*** Trecho da fonte ***

Thomas Senlin e Marya decidiram passar sua lua-de-mel na Torre de Babel, considerada o ápice do desenvolvimento humano. O que eles não esperavam é que a ida à Torre se tornasse uma viagem a um inferno sem proporções! E Thomas precisa encontrar sua esposa desaparecida.
Sinopse:
Thomas Senlin, o pacato diretor de uma escola rural decide levar sua esposa para passar a lua de mel na Torre de Babel, tida como a maior maravilha do mundo. Imensa como uma montanha, a Torre anciã possui incontáveis circumreinos, reinos verticais empilhados uns sobre os outros como as camadas de um bolo. Mas quando eles chegam, Senlin percebe que a Torre não é o bastião da cultura e da tecnologia que sempre acreditou, mas uma cova traiçoeira de tiranos e ladrões, onde não se pode confiar em ninguém. Quando a mulher de Senlin some em meio a multidão, ele deve navegar através de manicômios, salões de baile, teatros burlescos e demais níveis extraordinários para encontrá-la, se puder.
A história da Torre de Babel já encantou leitores por várias gerações. Embora seja uma história bíblica, ela se tornou parte de todo um conjunto de mitos e lendas sobre a Antiguidade. A ideia de uma torre contendo povos de várias origens e possuindo culturas distintas sem conseguirem se compreender mutuamente possui toda uma conotação moral e espiritual. Josiah Bancroft foi muito inteligente ao adaptar a ideia de uma torre que contém múltiplas culturas e transportá-la para um universo de fantasia. A princípio vai parecer uma ideia maluca e over-the-top, mas à medida em que vamos seguindo o protagonista em sua épica jornada, as peças vão fazendo sentindo. E aos poucos, as semelhanças com a lenda bíblica ficam para trás porque existe algo mais na torre criada por Bancroft.
"Estou chateado porque colocamos os gênios da humanidade dentro de uma construção de uma elaborada Torre e a enchemos com o mesmo tipo de tiranos que atormentaram nossa raça desde que saímos do mar. Por que as nossas inovações nunca e estendem para a nossa consciência?"

*** Informações fornecidas ***

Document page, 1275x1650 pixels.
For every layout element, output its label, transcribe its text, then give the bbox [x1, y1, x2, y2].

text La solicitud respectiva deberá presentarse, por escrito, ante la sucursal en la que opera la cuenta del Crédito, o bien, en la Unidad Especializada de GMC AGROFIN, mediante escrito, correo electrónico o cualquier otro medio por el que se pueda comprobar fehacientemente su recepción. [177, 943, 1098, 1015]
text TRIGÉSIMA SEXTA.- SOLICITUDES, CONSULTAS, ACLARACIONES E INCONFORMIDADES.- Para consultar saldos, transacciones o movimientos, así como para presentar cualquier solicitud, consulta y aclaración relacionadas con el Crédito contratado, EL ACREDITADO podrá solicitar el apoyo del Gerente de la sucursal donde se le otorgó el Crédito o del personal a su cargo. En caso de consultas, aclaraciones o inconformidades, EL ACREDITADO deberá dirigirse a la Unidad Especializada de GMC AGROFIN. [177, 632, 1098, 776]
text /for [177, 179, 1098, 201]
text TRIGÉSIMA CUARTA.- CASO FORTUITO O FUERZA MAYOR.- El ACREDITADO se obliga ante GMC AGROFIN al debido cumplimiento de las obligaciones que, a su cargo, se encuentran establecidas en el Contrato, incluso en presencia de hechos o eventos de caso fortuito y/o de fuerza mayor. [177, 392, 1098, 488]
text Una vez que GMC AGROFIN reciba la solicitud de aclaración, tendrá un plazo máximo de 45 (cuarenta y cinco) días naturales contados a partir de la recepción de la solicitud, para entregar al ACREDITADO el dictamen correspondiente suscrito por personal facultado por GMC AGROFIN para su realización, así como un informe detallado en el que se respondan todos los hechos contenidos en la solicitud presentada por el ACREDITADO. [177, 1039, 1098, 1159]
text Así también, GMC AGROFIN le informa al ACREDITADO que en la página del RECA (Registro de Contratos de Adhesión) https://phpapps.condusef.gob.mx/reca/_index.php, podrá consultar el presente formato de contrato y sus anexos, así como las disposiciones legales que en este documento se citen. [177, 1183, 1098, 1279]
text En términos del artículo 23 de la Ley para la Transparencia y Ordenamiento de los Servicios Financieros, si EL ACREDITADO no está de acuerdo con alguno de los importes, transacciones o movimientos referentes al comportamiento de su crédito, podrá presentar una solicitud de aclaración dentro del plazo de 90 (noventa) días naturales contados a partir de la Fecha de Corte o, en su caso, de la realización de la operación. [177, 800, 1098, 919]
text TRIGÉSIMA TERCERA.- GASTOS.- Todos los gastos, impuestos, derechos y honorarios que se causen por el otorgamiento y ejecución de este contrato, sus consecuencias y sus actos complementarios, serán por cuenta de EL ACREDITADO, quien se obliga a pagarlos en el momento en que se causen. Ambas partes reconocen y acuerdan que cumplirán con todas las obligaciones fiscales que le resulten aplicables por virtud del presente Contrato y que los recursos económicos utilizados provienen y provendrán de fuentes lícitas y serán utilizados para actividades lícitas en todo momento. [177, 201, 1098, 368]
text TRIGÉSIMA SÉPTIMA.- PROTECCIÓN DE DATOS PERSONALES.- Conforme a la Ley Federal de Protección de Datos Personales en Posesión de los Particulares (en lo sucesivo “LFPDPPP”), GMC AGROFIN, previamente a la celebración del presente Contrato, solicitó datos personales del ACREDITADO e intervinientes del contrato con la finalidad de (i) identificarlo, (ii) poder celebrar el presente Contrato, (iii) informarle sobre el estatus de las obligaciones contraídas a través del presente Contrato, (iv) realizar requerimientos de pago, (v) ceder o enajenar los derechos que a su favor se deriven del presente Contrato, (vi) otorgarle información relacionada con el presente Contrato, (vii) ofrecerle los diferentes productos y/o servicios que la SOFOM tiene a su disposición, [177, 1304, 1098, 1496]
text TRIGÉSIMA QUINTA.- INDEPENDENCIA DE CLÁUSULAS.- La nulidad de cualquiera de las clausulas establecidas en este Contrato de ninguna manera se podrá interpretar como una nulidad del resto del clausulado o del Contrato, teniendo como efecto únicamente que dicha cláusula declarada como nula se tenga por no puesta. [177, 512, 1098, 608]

***

## Objetivo da tarefa:
Reproduza sem alterações o trecho do texto sobre Thomas Senlin e a Torre de Babel que começa em "Thomas Senlin e" e termina em "sua esposa desaparecida.".

## Resultado do exercício:
Thomas Senlin e Marya decidiram passar sua lua-de-mel na Torre de Babel, considerada o ápice do desenvolvimento humano. O que eles não esperavam é que a ida à Torre se tornasse uma viagem a um inferno sem proporções! E Thomas precisa encontrar sua esposa desaparecida.